Sirven zumo de melocotón y café turco y el padre de Mohamed repasa aquellos días en los que “las protestas por parte de todas las familias fueron tan fuertes que el mismísimo Gadafi nos convocó a una reunión en su ‘jaima’ en la localidad de Sirte”. Fue a comienzos de 1999, unos meses después de la infección masiva, y los padres de las criaturas departieron durante una tarde con el líder. “Nos dijo que nos daría todo lo que pidiéramos, pero que debíamos estar callados”, apunta el padre de Mohamed.

“Las madres esperamos fuera, sin mucha esperanza. Recuerdo que uno de sus más cercanos se aproximó a nosotras sonriendo y nos preguntó por qué llorábamos y hacíamos tantas preguntas, ¿acaso preguntábamos a nuestro padre algo si nos levantaba la mano?”, narra Zaki, que luce una bandera tricolor rebelde en sus hombros como señal de su oposición al régimen. A partir de esa reunión empezaron los viajes a Europa para recibir tratamiento –estancias de hasta un año en Italia y Francia principalmente-, y el tira y afloja con la administración para el cobro de una indemnización que no llegó hasta hace un par de años. “A mí me correspondieron dos millones, uno por Ashur y otro por mi hija Mona. La mitad lo repartí entre los pobres y el resto lo dediqué a construir una casa.

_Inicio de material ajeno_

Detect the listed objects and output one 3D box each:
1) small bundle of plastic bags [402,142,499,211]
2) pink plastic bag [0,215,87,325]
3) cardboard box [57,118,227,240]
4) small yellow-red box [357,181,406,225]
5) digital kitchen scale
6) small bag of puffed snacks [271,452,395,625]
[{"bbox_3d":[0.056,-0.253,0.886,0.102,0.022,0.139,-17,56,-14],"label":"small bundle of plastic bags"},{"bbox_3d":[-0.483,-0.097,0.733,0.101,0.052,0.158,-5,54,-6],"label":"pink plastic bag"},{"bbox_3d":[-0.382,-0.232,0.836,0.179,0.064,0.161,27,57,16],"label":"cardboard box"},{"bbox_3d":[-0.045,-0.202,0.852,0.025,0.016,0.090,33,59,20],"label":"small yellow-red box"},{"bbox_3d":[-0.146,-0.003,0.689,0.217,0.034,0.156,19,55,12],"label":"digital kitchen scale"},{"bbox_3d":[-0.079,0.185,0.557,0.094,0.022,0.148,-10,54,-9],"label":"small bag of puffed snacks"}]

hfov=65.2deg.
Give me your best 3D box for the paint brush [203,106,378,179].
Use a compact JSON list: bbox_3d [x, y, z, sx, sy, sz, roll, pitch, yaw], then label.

Cada vez que la veo ahora maldigo el dinero con la que la pude pagar”, lamenta con rabia Zaki.

Mohamed dejó la escuela “porque estaba harto de que todos me señalaran como un apestado”. Ayuda a su hermano en su negocio de venta de móviles y sueña con emigrar a “un país lejano, donde no haya árabes”. Su padre rompe un silencio de catorce años para intentar encontrar al verdadero culpable de la infección. “Gadafi odia Bengasi y hay rumores de que el plan inicial era infectar a toda la ciudad para acabar con nosotros de una vez para siempre”, confiesa el padre de Mohamed que lamenta “la nula independencia de la Justicia en este país ya que al final se hizo lo que a Gadafi le dio la gana y los que parecían culpables fueron enviados de vuelta a sus países”. Esta liberación le lleva a pensar que “todo fue un montaje del régimen, creo que se les fue de la mano algún experimento que tenían en marcha sobre armas químicas al intentar probarlo en seres humanos”.

Las enfermeras y el médico acusados confesaron su culpabilidad “después de sufrir torturas”, según declararon tras salir de Libia y aseguraron que la infección se produjo debido a las condiciones de higiene del hospital, tesis respaldada por expertos médicos internacionales, que consideraban que el virus circulaba por el hospital antes de la actuación de estos sanitarios.

Las víctimas de aquel verano siguen pagando las consecuencias de una infección que sigue sin una explicación clara y ahora desde Trípoli reciben el chantaje de las autoridades sanitarias que les exigen que viajen hasta la capital para mostrar su fidelidad a Gadafi si quieren seguir recibiendo los medicamentos. Un camino imposible marcado por los combates entre el ejército rebelde y las fuerzas de un líder que pese a estar entre las cuerdas, causa terror entre muchos ciudadanos que saben de lo que ha sido capaz en las últimas cuatro décadas.